Rappel à l’ordre institutionnel

Le cadre du MONCAP ne se limite pas à une critique de calendrier ; il pose un débat de fond sur la séparation des pouvoirs et la discrétion républicaine. Il rappelle fermement que la communication sur les poursuites judiciaires devrait rester la prérogative du Procureur de la République et non celle de la ministre de la Justice.

Le Pr Faye y voit un « dépassement de fonction » qui fragilise la cohérence de l’action publique.

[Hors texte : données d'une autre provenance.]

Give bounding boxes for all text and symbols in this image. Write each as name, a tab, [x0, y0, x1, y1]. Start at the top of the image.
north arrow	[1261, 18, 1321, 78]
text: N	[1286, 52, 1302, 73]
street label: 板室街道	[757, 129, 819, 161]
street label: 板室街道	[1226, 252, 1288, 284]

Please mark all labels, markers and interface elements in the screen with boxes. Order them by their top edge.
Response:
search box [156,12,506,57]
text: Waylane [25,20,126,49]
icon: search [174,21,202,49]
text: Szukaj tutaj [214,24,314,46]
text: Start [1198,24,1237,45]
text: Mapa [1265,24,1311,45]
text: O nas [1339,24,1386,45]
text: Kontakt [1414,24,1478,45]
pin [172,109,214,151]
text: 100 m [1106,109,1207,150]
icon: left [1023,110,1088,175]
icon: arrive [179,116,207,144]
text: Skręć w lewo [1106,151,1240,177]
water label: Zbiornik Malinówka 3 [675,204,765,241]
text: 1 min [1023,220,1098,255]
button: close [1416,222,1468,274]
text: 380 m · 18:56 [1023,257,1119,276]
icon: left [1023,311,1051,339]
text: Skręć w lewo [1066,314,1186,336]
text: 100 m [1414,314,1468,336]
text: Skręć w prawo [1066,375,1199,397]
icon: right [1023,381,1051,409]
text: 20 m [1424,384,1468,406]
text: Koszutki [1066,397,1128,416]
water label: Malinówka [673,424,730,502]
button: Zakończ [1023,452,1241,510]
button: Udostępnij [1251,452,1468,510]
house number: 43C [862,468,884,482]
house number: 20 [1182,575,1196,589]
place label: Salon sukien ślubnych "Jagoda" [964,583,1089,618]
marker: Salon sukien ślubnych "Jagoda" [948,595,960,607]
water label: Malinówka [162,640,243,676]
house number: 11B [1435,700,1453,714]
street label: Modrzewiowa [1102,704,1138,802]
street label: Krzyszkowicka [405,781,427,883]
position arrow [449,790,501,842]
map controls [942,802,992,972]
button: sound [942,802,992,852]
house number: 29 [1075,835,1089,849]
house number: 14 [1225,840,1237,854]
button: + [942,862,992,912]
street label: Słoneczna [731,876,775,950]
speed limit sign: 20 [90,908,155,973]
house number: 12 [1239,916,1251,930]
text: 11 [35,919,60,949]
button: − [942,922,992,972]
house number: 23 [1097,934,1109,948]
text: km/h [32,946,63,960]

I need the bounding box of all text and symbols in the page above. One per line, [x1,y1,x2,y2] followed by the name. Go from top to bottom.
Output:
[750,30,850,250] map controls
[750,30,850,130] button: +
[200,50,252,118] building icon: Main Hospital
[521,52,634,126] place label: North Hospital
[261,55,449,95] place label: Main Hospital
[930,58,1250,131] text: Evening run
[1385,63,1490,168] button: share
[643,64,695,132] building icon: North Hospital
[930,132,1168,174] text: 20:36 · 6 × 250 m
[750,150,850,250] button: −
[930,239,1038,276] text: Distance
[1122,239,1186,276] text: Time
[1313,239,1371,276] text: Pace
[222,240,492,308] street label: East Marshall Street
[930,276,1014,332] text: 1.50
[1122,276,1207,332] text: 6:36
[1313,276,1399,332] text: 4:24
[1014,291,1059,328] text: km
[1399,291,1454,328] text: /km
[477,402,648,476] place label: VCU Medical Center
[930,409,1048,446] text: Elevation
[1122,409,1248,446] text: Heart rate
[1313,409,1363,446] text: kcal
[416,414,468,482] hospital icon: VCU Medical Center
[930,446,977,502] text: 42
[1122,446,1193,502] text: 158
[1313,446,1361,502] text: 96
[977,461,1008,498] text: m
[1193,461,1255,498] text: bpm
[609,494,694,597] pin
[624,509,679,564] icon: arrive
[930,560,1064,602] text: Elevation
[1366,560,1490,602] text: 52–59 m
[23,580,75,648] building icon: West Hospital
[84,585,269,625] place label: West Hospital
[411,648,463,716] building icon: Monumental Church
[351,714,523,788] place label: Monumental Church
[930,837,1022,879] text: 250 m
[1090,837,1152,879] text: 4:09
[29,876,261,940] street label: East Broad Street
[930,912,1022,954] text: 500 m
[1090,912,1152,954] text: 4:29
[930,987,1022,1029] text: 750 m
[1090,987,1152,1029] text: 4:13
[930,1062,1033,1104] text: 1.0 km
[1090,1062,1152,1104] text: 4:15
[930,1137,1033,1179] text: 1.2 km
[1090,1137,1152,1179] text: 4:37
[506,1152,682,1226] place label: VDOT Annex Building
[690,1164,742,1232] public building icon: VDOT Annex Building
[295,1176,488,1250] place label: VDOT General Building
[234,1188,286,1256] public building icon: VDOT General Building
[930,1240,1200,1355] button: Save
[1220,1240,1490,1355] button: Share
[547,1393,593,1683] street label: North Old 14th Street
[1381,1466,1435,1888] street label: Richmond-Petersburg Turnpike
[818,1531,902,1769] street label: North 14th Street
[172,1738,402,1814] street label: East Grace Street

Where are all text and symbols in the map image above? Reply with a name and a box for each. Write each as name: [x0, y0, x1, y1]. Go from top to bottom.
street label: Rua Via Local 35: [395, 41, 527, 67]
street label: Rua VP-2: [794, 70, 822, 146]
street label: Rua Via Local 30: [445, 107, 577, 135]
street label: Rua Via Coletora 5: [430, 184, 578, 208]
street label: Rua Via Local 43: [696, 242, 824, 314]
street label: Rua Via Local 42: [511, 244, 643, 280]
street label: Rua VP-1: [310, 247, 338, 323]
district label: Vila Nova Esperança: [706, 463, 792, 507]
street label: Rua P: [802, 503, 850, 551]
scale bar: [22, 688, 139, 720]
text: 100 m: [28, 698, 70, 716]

Pour lui, la Justice fait partie des domaines de souveraineté directe du Président, au même titre que la Défense ou les Affaires étrangères, et toute dissonance dans ce secteur nuit à la stature internationale du pays.

« Le projet ne sera pas diverti »

Cette sortie reflète une vigilance accrue au sein des instances du Pastef face à ce qui est perçu comme des maladresses gouvernementales. En invoquant la « souveraineté » et le « mandat populaire du 24 mars », le Pr Lababa Faye lance un avertissement clair : l’appareil d’État doit être totalement aligné sur la vision présidentielle pour éviter les polémiques internes contre-productives.

L’appel à la loyauté est sans équivoque. Pour les cadres patriotes, la réussite de la « Vision Sénégal 2050 » passe par une communication institutionnelle rigoureuse et une solidarité gouvernementale sans faille, surtout lorsque le Chef de l’État porte la voix du Sénégal sur la scène mondiale.